Weilers LLP

Mobility Rights And Relocation In Family Law

Mobility Rights And Relocation In Family Law

[vc_row][vc_column][vc_column_text]May 22, 2015

Change is a fact of life for all families, and this is particularly true in the area of family law when it comes to determining what will happen when the parent with legal custody of a child decides to relocate after a separation. There may be many reasons for a move, perhaps a new career, returning to family roots, or in order to facilitate new relationships. However if this move will have an effect on the other (non-custodial) parent’s access, it becomes necessary for the moving parent to obtain the agreement of the non- custodial parent or a court order that varies the current access arrangement.

Cases where parental relocation is at issue are among some of the most commonly litigated in family law as there are a number of important, competing interests at stake. While the courts have established tests and factors to consider in relocation cases involving relocation, outcomes are still often unpredictable.


The Supreme Court established the test for determining issues of parental relocation in family law almost 20 years ago in the case of Gordon v. Goertz. First, the threshold requirement of a material change in the circumstances of the child must be met in order for the court to consider the issue. After this is established, the best interests of the child are the dominant factor in making a decision.

While there is no presumption in the law, the custodial parent’s decision to move is to be given “great respect” in these circumstances, absent some indication of the motive being improper or directly affecting parenting abilities. Other factors the court is instructed to consider, include:

  • The existing custody arrangement and the relationship between child and the custodial parent;
  • The existing access arrangement and the relationship between the child and the access parent;
  • The desirability of maximizing contact between the child and both parents;
  • The views of the child (where appropriate);
  • Any disruption to the child consequent on removal from family, schools, and the community to which he or she has become accustomed.

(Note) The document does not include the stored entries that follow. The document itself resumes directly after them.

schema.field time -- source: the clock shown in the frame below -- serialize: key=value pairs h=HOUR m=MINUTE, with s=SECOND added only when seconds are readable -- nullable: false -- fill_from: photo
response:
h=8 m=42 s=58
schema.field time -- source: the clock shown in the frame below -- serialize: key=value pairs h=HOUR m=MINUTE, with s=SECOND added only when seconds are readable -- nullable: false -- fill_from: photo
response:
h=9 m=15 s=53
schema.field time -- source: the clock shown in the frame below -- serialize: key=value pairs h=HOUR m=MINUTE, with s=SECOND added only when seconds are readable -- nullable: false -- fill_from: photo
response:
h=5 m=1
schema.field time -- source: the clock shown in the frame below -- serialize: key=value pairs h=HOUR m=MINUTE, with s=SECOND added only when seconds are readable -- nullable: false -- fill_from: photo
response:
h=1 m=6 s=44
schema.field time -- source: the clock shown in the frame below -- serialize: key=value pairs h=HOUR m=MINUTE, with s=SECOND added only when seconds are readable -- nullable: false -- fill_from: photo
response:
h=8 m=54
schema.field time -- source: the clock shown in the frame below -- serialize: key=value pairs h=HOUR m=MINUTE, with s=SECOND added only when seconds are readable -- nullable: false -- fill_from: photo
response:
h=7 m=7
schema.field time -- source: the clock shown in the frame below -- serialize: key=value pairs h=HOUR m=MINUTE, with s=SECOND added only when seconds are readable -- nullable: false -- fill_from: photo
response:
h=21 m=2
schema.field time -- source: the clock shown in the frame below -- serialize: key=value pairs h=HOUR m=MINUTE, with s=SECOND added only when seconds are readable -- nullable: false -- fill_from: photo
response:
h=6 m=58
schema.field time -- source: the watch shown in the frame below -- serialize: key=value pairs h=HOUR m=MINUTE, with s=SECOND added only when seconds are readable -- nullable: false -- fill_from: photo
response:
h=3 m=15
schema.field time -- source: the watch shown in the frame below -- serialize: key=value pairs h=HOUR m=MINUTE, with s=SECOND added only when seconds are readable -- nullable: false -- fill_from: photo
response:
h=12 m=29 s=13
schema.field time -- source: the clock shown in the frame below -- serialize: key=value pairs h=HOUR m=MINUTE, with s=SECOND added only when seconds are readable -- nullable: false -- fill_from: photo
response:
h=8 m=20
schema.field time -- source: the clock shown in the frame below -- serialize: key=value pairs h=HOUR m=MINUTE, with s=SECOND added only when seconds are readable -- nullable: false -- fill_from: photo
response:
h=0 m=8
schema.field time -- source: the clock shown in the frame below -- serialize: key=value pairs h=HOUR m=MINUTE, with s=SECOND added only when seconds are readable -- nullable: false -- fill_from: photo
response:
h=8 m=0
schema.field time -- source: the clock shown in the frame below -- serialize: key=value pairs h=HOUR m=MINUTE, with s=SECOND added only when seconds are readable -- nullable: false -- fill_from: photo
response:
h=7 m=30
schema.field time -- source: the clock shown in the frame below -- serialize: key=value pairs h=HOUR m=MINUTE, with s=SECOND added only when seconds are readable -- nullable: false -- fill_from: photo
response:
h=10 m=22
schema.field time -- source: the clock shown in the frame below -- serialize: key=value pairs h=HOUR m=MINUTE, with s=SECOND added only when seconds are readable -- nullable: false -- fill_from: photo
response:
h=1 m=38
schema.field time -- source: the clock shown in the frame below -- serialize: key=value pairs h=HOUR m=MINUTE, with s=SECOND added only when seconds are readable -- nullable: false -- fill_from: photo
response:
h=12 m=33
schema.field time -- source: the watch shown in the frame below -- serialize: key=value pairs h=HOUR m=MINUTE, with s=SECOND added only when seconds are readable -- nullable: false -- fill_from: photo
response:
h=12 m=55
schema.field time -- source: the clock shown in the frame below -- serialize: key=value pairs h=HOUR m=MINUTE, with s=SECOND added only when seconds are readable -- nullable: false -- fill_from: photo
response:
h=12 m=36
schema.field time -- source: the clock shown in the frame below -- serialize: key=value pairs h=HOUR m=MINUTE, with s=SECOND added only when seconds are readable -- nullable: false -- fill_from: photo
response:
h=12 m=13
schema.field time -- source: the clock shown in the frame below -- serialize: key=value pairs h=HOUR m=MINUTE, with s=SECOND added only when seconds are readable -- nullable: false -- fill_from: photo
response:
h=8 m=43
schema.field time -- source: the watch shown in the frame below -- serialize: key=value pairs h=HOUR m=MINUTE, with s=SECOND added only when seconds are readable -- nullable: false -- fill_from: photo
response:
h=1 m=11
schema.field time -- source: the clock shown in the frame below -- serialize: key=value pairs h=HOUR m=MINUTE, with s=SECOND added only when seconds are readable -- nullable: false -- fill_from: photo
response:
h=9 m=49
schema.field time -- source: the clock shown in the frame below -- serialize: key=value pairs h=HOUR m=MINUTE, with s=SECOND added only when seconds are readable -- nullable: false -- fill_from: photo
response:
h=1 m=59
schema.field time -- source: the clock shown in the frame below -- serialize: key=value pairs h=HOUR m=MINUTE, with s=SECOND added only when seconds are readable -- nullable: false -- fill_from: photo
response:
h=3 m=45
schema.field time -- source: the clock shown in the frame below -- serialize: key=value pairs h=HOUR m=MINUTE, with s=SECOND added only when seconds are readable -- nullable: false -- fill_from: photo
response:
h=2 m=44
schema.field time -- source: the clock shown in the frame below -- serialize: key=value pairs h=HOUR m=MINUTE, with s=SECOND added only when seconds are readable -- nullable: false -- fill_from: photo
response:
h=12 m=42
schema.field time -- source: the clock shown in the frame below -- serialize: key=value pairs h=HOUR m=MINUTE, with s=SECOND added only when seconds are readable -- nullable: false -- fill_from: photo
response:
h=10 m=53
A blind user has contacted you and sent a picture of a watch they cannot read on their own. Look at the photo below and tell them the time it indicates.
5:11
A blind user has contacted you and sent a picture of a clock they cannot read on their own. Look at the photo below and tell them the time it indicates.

More recent cases since Gordon v. Goertz have indicated the following trends in decisions of the court:

  • The move-away parent should have a clearly thought-out plan that gives a court a picture of what the child’s life will look like if the move is permitted.
  • The child’s age may be a significant factor for not permitting the move in circumstances where the child has no capacity to express their wishes.
  • There appears to be increasing openness to the custodial parent wanting to move away to end or get away from parental conflict, especially where there is evidence of abuse or a controlling other parent.



While the test from Gordon v. Goertz is a strong precedent, there is still an element of unpredictability in relocation cases due to the fact that each circumstance is unique. Therefore, if you are considering a move or contesting a move it is important to do everything you can to put yourself in the best position. This will include things like providing notice to the other parent, and a relocation plan or proposal for modified access.


There is consensus with regard to one aspect of relocation and that is notice. While there are exemptions from the requirement to give notice for some situations including those involving domestic violence, in most situations notice will be required. Notice is important for a couple of reasons and any parent who intends to change their address, whether or not they are the custodial parent, should give notice of the move and new address, as well as to make a reasonable proposal for any modifications to time with the child and access.

Proper notice in these circumstances is both common courtesy and good parental behaviour as it assists with the duty of both parents to maintain good parent-child relationships. Initial notice will not trigger immediate legal action, however may have a positive legal effect down the line as a proper notice and planning is looked upon favourably by the courts.

The converse is true in regard to unilateral moves, or moves made without notice to the other parent. The court does not look favourably upon unilateral moves and they are typically seen as a bad decision and an aggravating factor if the issue reaches the court.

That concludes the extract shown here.